When the Tramp and the Flower Girl see each other again at the end, it's through a flower shop window. He helped bring her out of poverty and blindness; he's done something for someone else that he couldn't possibly do for himself. She's laughing at him, though not out of malice, and the Tramp seems content simply to observe her through the pane of glass. She's still just an idea of love, and he's happy his pain has made a difference. The fact that she's thriving there in front of him has lifted his heart out of the gutter. Everything he's gone through was worth it, even if he's become a wilted little man. Since she's still just an idea of love, he tries to leave when she approaches him, perhaps because he's frightened of complicating her present happiness with the truth.

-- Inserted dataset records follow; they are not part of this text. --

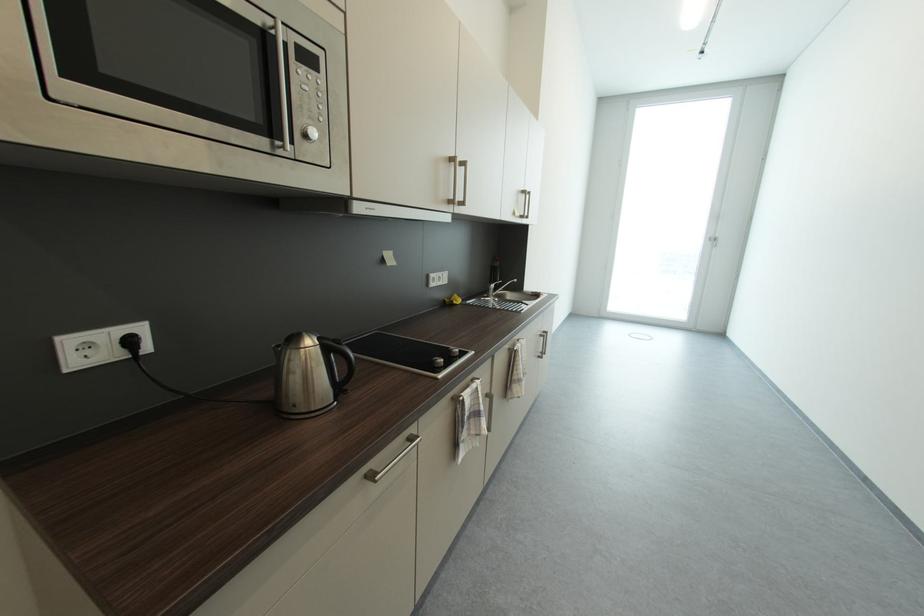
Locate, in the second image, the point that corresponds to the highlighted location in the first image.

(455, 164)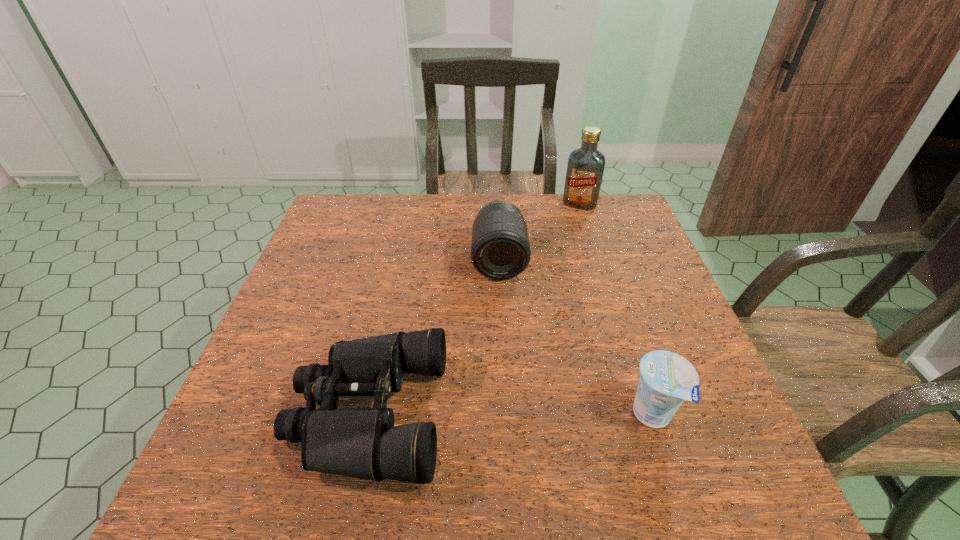
Identify the location of vacant space at the near right corner of the desktop. (708, 416).

Locate an element on the screen. vacant space in between the yogurt and the tallest object is located at coordinates (616, 309).

The width and height of the screenshot is (960, 540). I want to click on vacant point located between the leftmost object and the second shortest object, so click(x=510, y=414).

Where is `vacant region between the binoculars and the farthest object`? The image size is (960, 540). vacant region between the binoculars and the farthest object is located at coordinates (473, 308).

Identify the location of blank region between the farthest object and the binoculars. (473, 308).

Locate an element on the screen. The width and height of the screenshot is (960, 540). vacant region between the third tallest object and the tallest object is located at coordinates (616, 309).

The height and width of the screenshot is (540, 960). I want to click on free spot between the yogurt and the binoculars, so 510,414.

This screenshot has height=540, width=960. I want to click on free space between the leftmost object and the farthest object, so click(473, 308).

Locate an element on the screen. The height and width of the screenshot is (540, 960). vacant space in between the yogurt and the third object from right to left is located at coordinates (576, 338).

Where is `free space between the tallest object and the second farthest object`? free space between the tallest object and the second farthest object is located at coordinates (540, 232).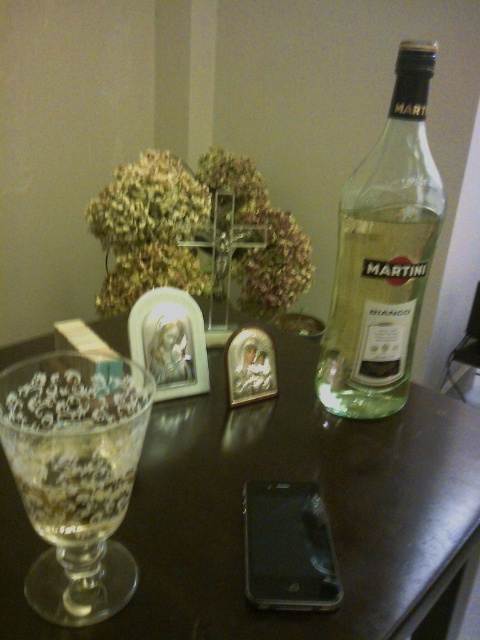
You are standing at the edge of the table and want to reach both points on the table. Which point, point (389, 282) or point (286, 483), will you reach first?

Point (389, 282) is further to the viewer than point (286, 483), so you will reach point (389, 282) first because it is closer to you.

Consider the image. You are a delivery person who needs to place a small package on the table. The package must be placed exactly at the coordinates given for the clear glass bottle at right. Where should you place the package relative to the other items on the table?

The clear glass bottle at right is located at coordinates point (x=384, y=253), so you should place the package at those coordinates relative to the other items on the table.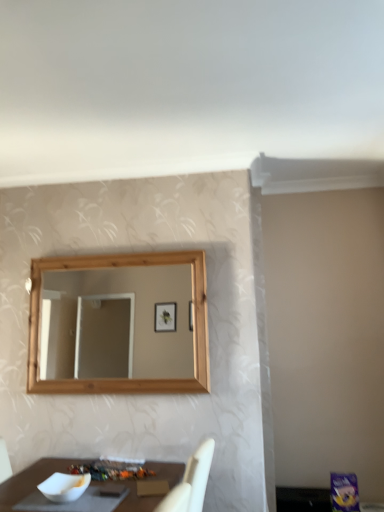
Question: Considering the positions of point (140, 472) and point (59, 484), is point (140, 472) closer or farther from the camera than point (59, 484)?

Choices:
 (A) farther
 (B) closer

Answer: (A)

Question: Is white glossy bowl at lower left to the left or to the right of white matte bowl at lower left in the image?

Choices:
 (A) right
 (B) left

Answer: (A)

Question: In terms of height, does white glossy bowl at lower left look taller or shorter compared to white matte bowl at lower left?

Choices:
 (A) tall
 (B) short

Answer: (B)

Question: Is white matte bowl at lower left bigger or smaller than white glossy bowl at lower left?

Choices:
 (A) small
 (B) big

Answer: (B)

Question: Which is correct: white matte bowl at lower left is inside white glossy bowl at lower left, or outside of it?

Choices:
 (A) inside
 (B) outside

Answer: (B)

Question: From a real-world perspective, is white matte bowl at lower left physically located above or below white glossy bowl at lower left?

Choices:
 (A) above
 (B) below

Answer: (A)

Question: Considering the positions of white matte bowl at lower left and white glossy bowl at lower left in the image, is white matte bowl at lower left wider or thinner than white glossy bowl at lower left?

Choices:
 (A) wide
 (B) thin

Answer: (B)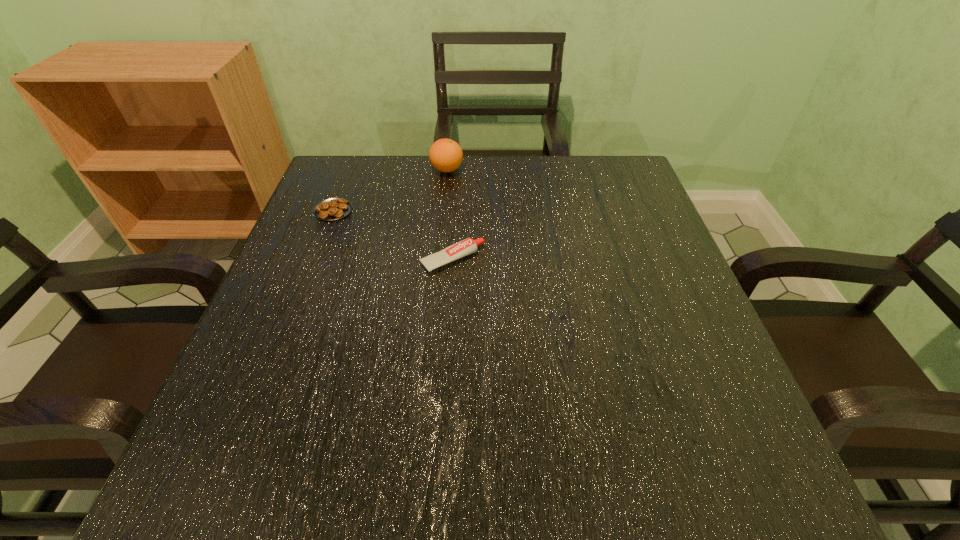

What's devastating about what happens next is that when they touch, they cease to be mere ideas to one other. The Tramp is so hesitant to say anything, struck dumb by her beauty and her sense of concern for him in this real first meeting, one without illusions and so barely sincere. In his face and his gait is the anxious fear of reprisal and rejection, but that unease melts away. I think what I read on his face after fear, among other conflicting thoughts, is the tenuous joy that occurs when, for once, the worst doesn't happen. The Flower Girl's reactions are similarly packed. She sees the face of kindness, and it's not the dashing stranger in top hat and tails, but a person who with nothing of his own still gives all he can. The characters' performances lose the large gestures of pantomime and become subtle motions and ticks of expression. The faces are complex and lived in and heartbreaking because the feelings they evoke are so ineffably human. By those final shots of City Lights, we're are no longer dealing with the abstractions of a buffoon and his would-be lady love; instead, here are the large existential concerns of two people who have tried to be good to one another in their own way.

Throughout my mid-to-late twenties I felt an ambiguity about the ending of City Lights. It's still one of the most astounding endings to a movie I've ever seen, but it's hard to say where this relationship would go from here. Can either of them love each other, and what about the fact that this relationship--even at a purely ethical level--is predicated on lies and mistaken (or withheld, or assumed) identity? It's a complicated conclusion to the story because it leaves us at the emotional height of a revelation without its fallout.

On my most recent watch of City Lights, I find myself a little less cynical and more touched. I noticed the way the Flower Girl held her hands around the Tramp's, and the way her face quavered as her realization continued to deepen, and the way her hands drew his hands closer to her chest. The Tramp is still chewing at his thumb, the Flower Girl will not let go. Like their first meeting when he fell in love with her, they are so still in the moving world. I'm not sure they'd ever fall in love, but I know simply that they will be kind to one another, and that's enough.